■ Exercise aim
The answer is to be an exact copy of the lines below running from the line with "Manutenção Eletrodomésticos Samsung Santos" down to the line with "возможность осуществлять выбор между двумя и", both ends included, and nothing more.

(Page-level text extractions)
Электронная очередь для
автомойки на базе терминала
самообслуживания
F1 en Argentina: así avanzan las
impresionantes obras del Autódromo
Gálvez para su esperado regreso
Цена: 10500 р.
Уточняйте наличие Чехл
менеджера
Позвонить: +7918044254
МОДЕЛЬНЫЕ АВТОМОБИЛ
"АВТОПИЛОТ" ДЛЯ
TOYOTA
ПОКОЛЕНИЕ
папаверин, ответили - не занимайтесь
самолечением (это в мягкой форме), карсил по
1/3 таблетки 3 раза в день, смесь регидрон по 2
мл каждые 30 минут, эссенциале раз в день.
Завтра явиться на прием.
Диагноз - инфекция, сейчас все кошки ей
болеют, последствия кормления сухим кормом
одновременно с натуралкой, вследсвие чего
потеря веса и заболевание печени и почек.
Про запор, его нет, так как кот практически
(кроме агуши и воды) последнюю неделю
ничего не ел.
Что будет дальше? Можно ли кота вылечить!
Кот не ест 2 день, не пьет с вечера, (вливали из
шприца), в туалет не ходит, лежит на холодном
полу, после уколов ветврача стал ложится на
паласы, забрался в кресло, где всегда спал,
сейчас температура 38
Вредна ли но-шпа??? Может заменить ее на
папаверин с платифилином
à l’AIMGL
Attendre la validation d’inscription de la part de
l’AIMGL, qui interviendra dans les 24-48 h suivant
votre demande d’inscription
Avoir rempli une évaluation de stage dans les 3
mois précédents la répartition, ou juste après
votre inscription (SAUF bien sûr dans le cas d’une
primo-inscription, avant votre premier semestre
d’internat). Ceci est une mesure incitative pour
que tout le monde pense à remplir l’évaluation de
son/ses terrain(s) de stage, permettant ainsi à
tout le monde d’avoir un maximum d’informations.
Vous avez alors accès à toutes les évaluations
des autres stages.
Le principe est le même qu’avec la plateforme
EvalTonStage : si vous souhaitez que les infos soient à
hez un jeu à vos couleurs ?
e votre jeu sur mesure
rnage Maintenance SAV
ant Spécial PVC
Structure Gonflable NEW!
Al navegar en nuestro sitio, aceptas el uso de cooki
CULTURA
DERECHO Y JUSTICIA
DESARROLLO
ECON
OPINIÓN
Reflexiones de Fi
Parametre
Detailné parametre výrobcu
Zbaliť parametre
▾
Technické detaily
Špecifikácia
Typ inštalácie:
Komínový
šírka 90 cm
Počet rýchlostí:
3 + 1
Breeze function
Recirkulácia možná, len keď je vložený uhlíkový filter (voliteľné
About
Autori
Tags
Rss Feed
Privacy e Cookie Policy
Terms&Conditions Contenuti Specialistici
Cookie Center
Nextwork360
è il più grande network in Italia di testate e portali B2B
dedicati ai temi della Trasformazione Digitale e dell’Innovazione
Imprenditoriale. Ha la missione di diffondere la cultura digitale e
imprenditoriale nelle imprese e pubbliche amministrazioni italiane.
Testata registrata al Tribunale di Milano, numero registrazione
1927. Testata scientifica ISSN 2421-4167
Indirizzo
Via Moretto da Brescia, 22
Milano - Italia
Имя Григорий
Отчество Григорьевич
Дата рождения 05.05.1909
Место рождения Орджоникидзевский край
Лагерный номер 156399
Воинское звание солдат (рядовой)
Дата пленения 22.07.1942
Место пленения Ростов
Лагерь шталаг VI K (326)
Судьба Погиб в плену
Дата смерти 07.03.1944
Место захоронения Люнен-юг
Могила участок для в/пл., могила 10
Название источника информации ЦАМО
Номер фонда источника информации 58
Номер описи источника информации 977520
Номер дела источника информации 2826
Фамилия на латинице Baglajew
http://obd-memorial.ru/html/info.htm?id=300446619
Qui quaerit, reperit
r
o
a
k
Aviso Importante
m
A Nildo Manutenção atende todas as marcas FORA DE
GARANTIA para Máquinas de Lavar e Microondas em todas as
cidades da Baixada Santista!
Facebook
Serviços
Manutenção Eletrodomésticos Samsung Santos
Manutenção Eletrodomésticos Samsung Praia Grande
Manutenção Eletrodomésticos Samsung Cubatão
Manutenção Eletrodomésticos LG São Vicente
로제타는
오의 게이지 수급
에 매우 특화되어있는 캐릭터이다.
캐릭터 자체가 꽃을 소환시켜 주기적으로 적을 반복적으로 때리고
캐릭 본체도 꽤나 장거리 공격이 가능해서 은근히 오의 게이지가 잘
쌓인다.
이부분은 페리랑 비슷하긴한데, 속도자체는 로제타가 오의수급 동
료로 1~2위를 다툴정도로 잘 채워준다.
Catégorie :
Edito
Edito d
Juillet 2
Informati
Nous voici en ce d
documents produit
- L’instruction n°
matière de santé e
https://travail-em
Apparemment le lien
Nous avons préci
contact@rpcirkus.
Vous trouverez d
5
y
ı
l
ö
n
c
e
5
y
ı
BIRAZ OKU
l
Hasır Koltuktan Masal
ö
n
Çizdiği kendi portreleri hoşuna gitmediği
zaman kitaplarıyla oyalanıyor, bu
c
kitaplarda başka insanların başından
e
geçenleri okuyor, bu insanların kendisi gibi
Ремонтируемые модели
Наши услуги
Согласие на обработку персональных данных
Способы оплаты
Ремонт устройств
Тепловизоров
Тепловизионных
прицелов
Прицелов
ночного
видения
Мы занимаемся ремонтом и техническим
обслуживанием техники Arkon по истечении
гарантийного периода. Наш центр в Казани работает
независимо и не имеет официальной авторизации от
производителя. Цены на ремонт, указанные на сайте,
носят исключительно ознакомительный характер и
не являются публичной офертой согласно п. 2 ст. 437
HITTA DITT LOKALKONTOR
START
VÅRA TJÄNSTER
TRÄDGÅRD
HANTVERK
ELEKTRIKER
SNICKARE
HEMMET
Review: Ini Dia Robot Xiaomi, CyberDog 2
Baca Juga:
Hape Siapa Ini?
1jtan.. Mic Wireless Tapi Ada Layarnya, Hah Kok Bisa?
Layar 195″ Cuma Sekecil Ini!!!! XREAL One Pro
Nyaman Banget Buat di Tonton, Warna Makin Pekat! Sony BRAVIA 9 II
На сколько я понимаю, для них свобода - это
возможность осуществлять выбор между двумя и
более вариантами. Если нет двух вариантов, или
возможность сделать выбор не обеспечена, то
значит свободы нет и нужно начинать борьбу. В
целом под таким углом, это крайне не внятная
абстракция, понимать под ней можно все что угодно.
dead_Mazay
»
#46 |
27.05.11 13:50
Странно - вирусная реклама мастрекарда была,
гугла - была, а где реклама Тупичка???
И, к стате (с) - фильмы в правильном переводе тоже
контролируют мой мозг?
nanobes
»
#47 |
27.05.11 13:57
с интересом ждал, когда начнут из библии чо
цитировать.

■ Reply
Manutenção Eletrodomésticos Samsung Santos
Manutenção Eletrodomésticos Samsung Praia Grande
Manutenção Eletrodomésticos Samsung Cubatão
Manutenção Eletrodomésticos LG São Vicente
로제타는
오의 게이지 수급
에 매우 특화되어있는 캐릭터이다.
캐릭터 자체가 꽃을 소환시켜 주기적으로 적을 반복적으로 때리고
캐릭 본체도 꽤나 장거리 공격이 가능해서 은근히 오의 게이지가 잘
쌓인다.
이부분은 페리랑 비슷하긴한데, 속도자체는 로제타가 오의수급 동
료로 1~2위를 다툴정도로 잘 채워준다.
Catégorie :
Edito
Edito d
Juillet 2
Informati
Nous voici en ce d
documents produit
- L’instruction n°
matière de santé e
https://travail-em
Apparemment le lien
Nous avons préci
contact@rpcirkus.
Vous trouverez d
5
y
ı
l
ö
n
c
e
5
y
ı
BIRAZ OKU
l
Hasır Koltuktan Masal
ö
n
Çizdiği kendi portreleri hoşuna gitmediği
zaman kitaplarıyla oyalanıyor, bu
c
kitaplarda başka insanların başından
e
geçenleri okuyor, bu insanların kendisi gibi
Ремонтируемые модели
Наши услуги
Согласие на обработку персональных данных
Способы оплаты
Ремонт устройств
Тепловизоров
Тепловизионных
прицелов
Прицелов
ночного
видения
Мы занимаемся ремонтом и техническим
обслуживанием техники Arkon по истечении
гарантийного периода. Наш центр в Казани работает
независимо и не имеет официальной авторизации от
производителя. Цены на ремонт, указанные на сайте,
носят исключительно ознакомительный характер и
не являются публичной офертой согласно п. 2 ст. 437
HITTA DITT LOKALKONTOR
START
VÅRA TJÄNSTER
TRÄDGÅRD
HANTVERK
ELEKTRIKER
SNICKARE
HEMMET
Review: Ini Dia Robot Xiaomi, CyberDog 2
Baca Juga:
Hape Siapa Ini?
1jtan.. Mic Wireless Tapi Ada Layarnya, Hah Kok Bisa?
Layar 195″ Cuma Sekecil Ini!!!! XREAL One Pro
Nyaman Banget Buat di Tonton, Warna Makin Pekat! Sony BRAVIA 9 II
На сколько я понимаю, для них свобода - это
возможность осуществлять выбор между двумя и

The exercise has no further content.